Sometimes, you may have a column of numeric data and need to determine the most common three digits that appear in positions 3-5 in any order. For example, given the following data:
Data |
---|
99123456 |
98321889 |
99456777 |
98231666 |
99221457 |
98997000 |
You may want to find out that the most common digits are 2, 1, and 3.
In this article, we will show you how to use Excel formulas to solve this problem. We will also explain the basic theory behind the formulas and provide a detailed example with real numbers.
To find the most common 3 digits in position 3-5 of a numeric string, we need to do the following steps:
- Extract the digits at positions 3, 4, and 5 from each number using the MID function.
- Convert the extracted digits into a single column array using the TOCOL function.
- Compare each digit with its equivalent horizontal array using the TOROW function and the equal sign (=).
- Convert the comparison results into numbers using the N function, where TRUE becomes 1 and FALSE becomes 0.
- Perform a matrix multiplication of the two arrays using the MMULT function to get the sum of each digit’s occurrence.
- Horizontally stack the original array and the sum array using the HSTACK function.
- Remove the duplicate rows and sort the array by the sum column in descending order using the UNIQUE and SORT functions.

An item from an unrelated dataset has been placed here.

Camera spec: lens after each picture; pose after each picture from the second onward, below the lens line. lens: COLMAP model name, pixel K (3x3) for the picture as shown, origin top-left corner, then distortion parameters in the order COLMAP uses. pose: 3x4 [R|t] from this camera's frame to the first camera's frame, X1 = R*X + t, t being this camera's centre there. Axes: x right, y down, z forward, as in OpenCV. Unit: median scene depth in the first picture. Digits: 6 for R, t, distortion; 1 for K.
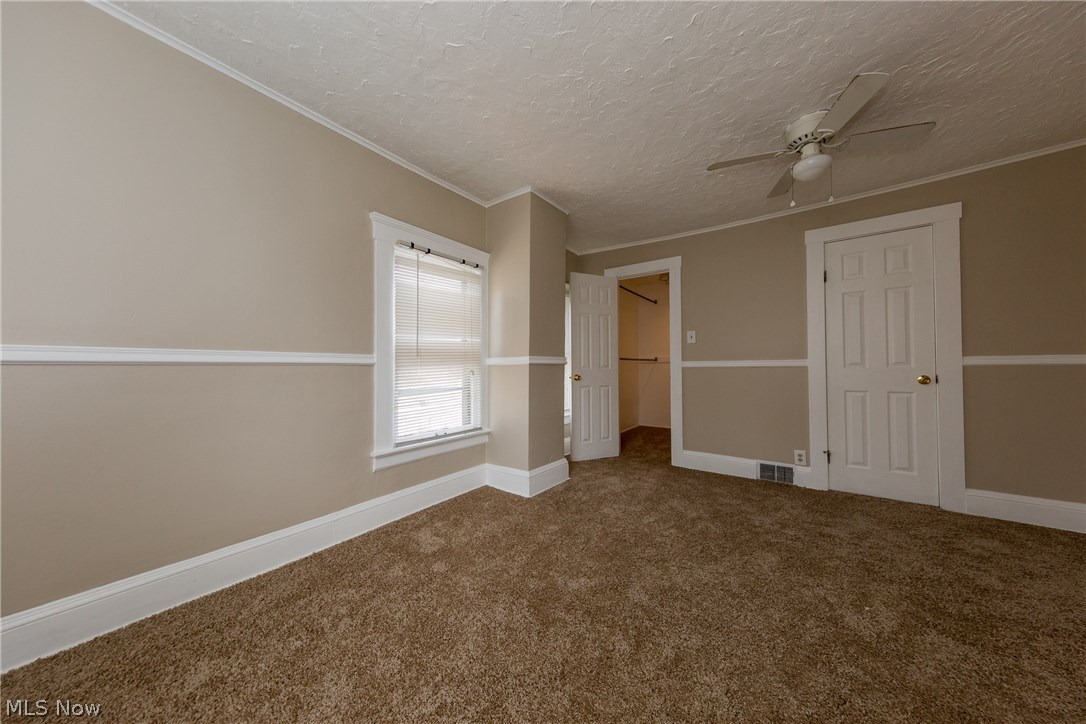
lens RADIAL K [[344.9, 0, 550.6], [0, 344.9, 363.9], [0, 0, 1]] dist [0.008076, -0.000059]
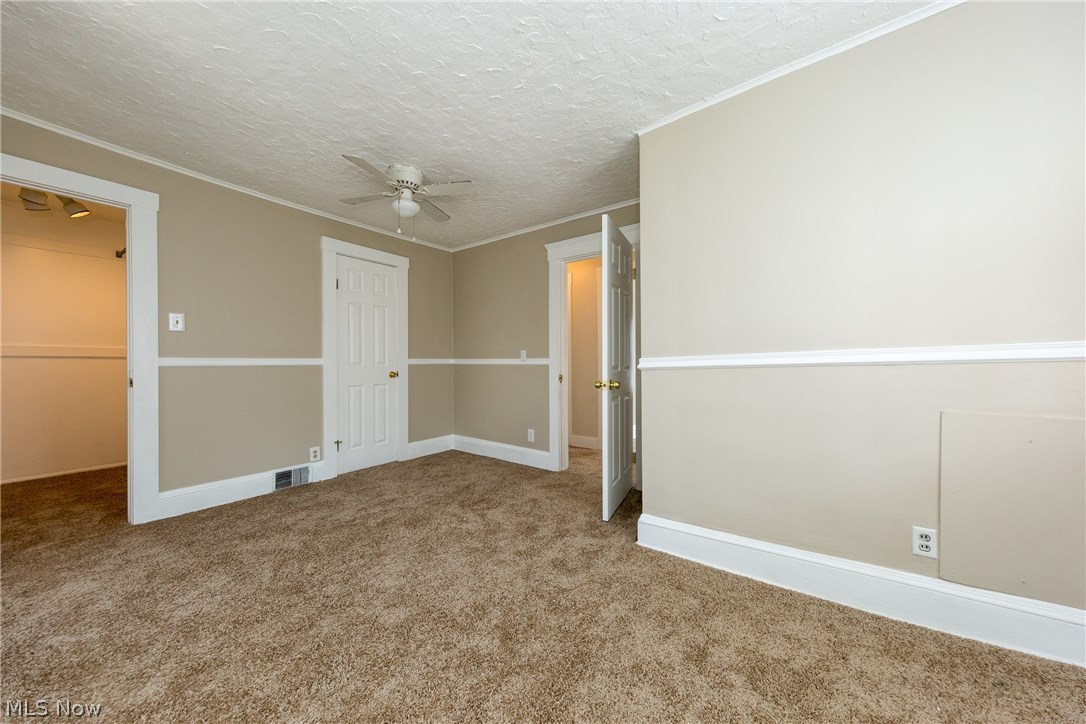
lens RADIAL K [[364.2, 0, 558.1], [0, 364.2, 365.5], [0, 0, 1]] dist [0.000502, 0.000000]
pose [[-0.009362, -0.004062, 0.999948, -0.425861], [-0.009627, 0.999946, 0.003972, -0.003790], [-0.999910, -0.009589, -0.009400, 0.340682]]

- Take the first 3 rows of the sorted array and subtract 1 from each digit using the TAKE and MINUS functions.
Procedures
To implement the above steps in Excel, we can use the following formula:
=LET (
α, TOCOL (MID (A2:A7, {3,4,5},1)+1),
TAKE (SORT (UNIQUE (HSTACK (α, MMULT (N (α=TOROW (α)), α^0))), 2, -1), 3, 1) - 1
)
This formula uses the LET function to define a variable α, which represents the single column array of the extracted digits. The rest of the formula follows the steps described in the basic theory section.
Example
To illustrate how the formula works, let’s use the data from the introduction section and enter the formula in cell B2. Then, we can copy the formula to the below cells to get the top 3 digits.
Data | Formula | Result |
---|---|---|
99123456 | =LET (α, TOCOL (MID (A2:A7, {3,4,5},1)+1), TAKE (SORT (UNIQUE (HSTACK (α, MMULT (N (α=TOROW (α)), α^0))), 2, -1), 3, 1) – 1) | 2 |
98321889 | =LET (α, TOCOL (MID (A2:A7, {3,4,5},1)+1), TAKE (SORT (UNIQUE (HSTACK (α, MMULT (N (α=TOROW (α)), α^0))), 2, -1), 3, 1) – 1) | 1 |
99456777 | =LET (α, TOCOL (MID (A2:A7, {3,4,5},1)+1), TAKE (SORT (UNIQUE (HSTACK (α, MMULT (N (α=TOROW (α)), α^0))), 2, -1), 3, 1) – 1) | 3 |
98231666 | ||
99221457 | ||
98997000 |
The formula returns 2, 1, and 3 as the most common digits in position 3-5 of the numeric string, as expected.
Other approaches
There are other ways to find the most common 3 digits in position 3-5 of a numeric string in Excel. For example, you can use the following formula, which is based on the FREQUENCY and MATCH functions:
=LET (
data, $A$2:$A$7,
s_10, SEQUENCE (10,,0),
s_9, SEQUENCE (9,,0),
fr, FREQUENCY (--MID (data, {3,4,5},1), s_9) - s_10/100,
MATCH (LARGE (fr, {1;2;3}), fr, 0) - 1
)
This formula works by counting the frequency of each digit in the range 0-9 using the FREQUENCY function, and then subtracting a small fraction from each frequency to avoid ties. Then, it uses the LARGE function to find the top 3 frequencies and the MATCH function to return the corresponding digits.